QUOTED PASSAGE:

When I first heard of the book I'm Glad My Mom Died by Jeanette McCurdy, actress turned writer, director, podcaster and singer, I thought the title was sarcastic, but reading through 91 chapters, I concluded the title was not harsh enough.
A brutally honest but humorous memoir, McCurdy talks about her childhood trauma including an eating disorder, her acting career, or rather the career her mother forced on her, a complicated relationship with her narcissistic mother and her absent father.
I'm Glad My Mom Died is both heart-wrenching and hilarious.
When she relates events of her sixth birthday party, the gifts unwrapping, I thought she was not being fair to her cancer-survivor mom. That she was angry simply because her mother had forced her into being an actress.
She was six years old when she had her first audition.
“I want to give you the life I never had, Net. I want to give you the life I deserved. The life my parents wouldn’t let me have,” McCurdy writes of her mother’s manipulative guilt tripping explanations.

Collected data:
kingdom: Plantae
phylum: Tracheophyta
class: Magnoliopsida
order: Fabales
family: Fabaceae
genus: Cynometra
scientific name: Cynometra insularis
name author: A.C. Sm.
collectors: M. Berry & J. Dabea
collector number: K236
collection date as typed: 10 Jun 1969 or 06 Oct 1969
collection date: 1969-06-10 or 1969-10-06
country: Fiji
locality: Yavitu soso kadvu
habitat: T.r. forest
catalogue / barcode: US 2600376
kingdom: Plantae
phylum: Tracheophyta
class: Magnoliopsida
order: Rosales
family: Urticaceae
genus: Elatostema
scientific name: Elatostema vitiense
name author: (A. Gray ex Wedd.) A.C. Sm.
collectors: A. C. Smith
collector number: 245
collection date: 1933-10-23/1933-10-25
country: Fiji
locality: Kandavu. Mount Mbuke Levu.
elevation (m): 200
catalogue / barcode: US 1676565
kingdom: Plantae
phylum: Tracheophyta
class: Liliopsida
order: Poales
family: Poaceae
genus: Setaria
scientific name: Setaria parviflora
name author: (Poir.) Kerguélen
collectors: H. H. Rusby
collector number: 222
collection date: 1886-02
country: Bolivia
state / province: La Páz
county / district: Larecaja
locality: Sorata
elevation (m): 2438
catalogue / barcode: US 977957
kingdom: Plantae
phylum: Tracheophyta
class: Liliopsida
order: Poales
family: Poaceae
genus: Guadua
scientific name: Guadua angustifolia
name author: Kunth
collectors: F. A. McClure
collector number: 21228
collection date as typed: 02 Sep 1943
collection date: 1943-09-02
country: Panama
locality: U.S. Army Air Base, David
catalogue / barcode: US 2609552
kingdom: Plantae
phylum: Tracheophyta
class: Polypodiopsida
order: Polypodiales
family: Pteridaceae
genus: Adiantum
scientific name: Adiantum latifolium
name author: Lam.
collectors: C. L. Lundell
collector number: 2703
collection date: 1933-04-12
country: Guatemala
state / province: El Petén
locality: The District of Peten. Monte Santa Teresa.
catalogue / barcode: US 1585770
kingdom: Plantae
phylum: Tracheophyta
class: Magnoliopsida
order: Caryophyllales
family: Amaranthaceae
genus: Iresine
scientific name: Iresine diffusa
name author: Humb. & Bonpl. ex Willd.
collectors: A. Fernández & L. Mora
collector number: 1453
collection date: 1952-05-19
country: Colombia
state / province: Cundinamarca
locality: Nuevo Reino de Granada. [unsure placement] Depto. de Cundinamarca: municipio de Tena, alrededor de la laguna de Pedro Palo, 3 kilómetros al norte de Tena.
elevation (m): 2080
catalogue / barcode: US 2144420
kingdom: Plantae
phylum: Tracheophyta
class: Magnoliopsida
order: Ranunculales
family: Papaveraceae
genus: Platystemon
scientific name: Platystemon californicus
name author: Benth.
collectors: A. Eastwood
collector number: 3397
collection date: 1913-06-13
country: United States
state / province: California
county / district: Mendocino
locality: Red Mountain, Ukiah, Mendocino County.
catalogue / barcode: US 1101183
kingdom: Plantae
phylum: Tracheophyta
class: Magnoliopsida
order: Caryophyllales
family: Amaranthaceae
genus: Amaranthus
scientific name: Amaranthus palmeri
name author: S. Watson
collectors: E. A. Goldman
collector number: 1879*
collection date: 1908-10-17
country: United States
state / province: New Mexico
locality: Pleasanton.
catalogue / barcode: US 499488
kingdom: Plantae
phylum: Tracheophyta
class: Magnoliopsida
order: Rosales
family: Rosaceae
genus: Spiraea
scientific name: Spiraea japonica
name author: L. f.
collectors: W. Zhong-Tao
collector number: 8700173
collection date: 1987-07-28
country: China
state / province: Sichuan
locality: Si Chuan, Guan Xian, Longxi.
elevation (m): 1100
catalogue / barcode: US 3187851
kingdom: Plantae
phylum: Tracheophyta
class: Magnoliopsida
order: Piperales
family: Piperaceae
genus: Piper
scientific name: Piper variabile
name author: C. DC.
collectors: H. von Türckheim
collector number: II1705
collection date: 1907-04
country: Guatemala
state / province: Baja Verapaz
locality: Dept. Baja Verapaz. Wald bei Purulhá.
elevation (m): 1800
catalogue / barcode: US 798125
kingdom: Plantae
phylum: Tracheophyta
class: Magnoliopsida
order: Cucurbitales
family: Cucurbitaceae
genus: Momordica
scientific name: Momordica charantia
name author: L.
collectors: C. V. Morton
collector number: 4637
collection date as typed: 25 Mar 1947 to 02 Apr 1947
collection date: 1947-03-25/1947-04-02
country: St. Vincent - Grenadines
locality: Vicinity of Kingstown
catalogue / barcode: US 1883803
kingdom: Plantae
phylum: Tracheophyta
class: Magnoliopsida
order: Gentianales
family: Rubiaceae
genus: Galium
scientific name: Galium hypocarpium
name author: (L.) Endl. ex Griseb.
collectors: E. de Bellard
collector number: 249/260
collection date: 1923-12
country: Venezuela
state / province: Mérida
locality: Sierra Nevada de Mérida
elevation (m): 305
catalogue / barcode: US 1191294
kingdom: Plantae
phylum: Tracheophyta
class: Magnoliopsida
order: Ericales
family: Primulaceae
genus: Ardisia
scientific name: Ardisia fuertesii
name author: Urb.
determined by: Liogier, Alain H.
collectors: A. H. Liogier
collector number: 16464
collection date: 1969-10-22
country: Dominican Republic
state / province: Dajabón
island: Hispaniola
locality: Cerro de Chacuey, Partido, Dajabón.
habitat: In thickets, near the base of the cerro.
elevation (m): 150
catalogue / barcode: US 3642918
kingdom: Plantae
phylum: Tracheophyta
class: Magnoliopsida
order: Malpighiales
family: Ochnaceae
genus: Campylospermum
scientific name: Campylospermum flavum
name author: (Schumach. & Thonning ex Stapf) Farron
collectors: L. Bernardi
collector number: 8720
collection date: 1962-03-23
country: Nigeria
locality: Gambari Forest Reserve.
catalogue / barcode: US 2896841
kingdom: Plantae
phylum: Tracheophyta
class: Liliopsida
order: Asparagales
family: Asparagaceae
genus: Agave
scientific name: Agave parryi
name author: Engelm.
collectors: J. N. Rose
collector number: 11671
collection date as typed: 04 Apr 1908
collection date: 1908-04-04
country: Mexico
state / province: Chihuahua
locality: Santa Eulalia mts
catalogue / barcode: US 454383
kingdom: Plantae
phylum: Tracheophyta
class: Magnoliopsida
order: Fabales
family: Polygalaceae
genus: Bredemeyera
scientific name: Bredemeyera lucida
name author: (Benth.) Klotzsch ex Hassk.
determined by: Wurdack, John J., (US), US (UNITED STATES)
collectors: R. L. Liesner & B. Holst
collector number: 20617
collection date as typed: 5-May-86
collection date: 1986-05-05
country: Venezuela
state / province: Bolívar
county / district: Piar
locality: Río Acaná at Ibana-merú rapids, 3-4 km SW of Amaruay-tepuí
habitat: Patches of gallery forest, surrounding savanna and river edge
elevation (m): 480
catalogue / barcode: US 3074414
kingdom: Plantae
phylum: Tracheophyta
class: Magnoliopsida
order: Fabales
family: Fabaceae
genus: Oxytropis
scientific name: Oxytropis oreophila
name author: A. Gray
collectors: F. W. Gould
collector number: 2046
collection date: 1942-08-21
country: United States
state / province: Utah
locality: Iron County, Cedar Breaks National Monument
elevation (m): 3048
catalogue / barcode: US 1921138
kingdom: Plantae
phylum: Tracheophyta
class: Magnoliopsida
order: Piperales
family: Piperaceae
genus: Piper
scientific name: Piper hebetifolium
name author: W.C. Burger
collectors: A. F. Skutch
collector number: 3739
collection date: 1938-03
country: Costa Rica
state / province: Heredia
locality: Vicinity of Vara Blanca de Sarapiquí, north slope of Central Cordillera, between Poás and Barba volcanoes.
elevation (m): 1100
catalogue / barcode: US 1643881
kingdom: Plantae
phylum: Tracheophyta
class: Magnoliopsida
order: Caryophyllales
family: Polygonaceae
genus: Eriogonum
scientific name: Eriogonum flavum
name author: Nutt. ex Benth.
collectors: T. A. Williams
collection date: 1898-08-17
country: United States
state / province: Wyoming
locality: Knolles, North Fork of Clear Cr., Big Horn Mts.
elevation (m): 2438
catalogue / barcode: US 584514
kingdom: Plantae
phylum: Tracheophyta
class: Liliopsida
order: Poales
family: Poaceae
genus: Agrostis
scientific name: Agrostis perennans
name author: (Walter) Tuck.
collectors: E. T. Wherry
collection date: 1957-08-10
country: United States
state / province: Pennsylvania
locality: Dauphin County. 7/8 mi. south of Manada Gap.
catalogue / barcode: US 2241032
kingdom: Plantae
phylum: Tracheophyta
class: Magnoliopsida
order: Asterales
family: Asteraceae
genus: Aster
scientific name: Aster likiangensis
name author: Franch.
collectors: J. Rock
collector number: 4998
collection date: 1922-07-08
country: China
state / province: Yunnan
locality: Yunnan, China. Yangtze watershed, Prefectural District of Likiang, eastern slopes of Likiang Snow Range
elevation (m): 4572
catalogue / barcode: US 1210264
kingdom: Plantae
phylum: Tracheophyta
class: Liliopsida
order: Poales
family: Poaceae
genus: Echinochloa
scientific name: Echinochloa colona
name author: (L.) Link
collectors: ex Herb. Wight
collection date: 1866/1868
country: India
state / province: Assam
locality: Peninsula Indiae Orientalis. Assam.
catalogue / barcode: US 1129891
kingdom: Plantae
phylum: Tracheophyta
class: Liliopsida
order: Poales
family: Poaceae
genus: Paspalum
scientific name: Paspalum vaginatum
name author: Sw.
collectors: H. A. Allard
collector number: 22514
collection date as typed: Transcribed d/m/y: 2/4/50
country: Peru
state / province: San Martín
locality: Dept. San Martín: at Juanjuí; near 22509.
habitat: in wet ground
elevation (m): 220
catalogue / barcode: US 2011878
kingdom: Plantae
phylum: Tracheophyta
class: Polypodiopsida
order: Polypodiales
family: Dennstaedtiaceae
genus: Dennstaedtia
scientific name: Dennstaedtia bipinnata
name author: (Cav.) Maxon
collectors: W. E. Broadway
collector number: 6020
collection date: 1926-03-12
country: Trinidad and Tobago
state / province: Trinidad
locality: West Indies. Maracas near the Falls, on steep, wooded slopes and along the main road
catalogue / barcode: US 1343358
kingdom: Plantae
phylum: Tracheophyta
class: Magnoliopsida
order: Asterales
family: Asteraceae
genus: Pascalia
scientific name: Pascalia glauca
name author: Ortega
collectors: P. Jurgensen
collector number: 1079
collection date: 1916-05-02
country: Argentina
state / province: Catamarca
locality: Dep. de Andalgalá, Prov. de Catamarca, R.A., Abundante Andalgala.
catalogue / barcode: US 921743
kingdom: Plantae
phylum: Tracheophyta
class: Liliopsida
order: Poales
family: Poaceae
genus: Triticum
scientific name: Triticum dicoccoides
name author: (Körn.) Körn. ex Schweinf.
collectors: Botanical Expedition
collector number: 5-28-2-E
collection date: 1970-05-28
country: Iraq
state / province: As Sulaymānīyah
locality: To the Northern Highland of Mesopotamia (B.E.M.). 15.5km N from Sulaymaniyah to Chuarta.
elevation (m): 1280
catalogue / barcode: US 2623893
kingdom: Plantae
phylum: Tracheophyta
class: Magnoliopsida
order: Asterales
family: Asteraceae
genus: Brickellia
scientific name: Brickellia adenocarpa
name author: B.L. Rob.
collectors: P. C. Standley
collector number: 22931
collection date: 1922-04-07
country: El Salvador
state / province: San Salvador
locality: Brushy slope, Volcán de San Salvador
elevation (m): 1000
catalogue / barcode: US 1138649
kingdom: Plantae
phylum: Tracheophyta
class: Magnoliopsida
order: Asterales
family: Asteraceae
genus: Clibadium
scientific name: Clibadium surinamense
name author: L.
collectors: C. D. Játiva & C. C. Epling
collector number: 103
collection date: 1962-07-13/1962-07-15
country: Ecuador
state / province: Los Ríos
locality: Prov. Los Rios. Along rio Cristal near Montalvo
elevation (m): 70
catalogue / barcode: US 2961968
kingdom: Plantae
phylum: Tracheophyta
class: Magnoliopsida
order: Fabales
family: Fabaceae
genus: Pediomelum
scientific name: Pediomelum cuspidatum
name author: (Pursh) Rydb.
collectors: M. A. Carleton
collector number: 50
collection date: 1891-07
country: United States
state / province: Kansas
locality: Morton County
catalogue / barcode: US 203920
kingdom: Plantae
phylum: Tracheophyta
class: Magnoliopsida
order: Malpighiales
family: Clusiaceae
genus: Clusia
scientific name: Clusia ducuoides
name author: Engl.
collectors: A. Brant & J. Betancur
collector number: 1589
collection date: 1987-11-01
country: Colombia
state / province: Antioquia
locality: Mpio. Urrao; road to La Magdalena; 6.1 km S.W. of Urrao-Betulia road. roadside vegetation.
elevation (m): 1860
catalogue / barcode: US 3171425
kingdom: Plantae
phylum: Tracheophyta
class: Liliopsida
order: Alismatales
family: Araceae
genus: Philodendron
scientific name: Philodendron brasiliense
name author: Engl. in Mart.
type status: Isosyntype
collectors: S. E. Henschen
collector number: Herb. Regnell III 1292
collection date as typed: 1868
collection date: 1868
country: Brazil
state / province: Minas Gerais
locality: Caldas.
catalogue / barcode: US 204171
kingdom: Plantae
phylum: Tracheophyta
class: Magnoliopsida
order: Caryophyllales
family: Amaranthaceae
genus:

WHAT TO WORK ON:
(1) List the roles the book review gives Jeanette McCurdy in its opening sentence.
(2) Please write out the book review from "When I first" to "being an actress.".

PER-TASK ANSWERS:
(1) actress, writer, director, podcaster, singer

(2)
When I first heard of the book I'm Glad My Mom Died by Jeanette McCurdy, actress turned writer, director, podcaster and singer, I thought the title was sarcastic, but reading through 91 chapters, I concluded the title was not harsh enough.
A brutally honest but humorous memoir, McCurdy talks about her childhood trauma including an eating disorder, her acting career, or rather the career her mother forced on her, a complicated relationship with her narcissistic mother and her absent father.
I'm Glad My Mom Died is both heart-wrenching and hilarious.
When she relates events of her sixth birthday party, the gifts unwrapping, I thought she was not being fair to her cancer-survivor mom. That she was angry simply because her mother had forced her into being an actress.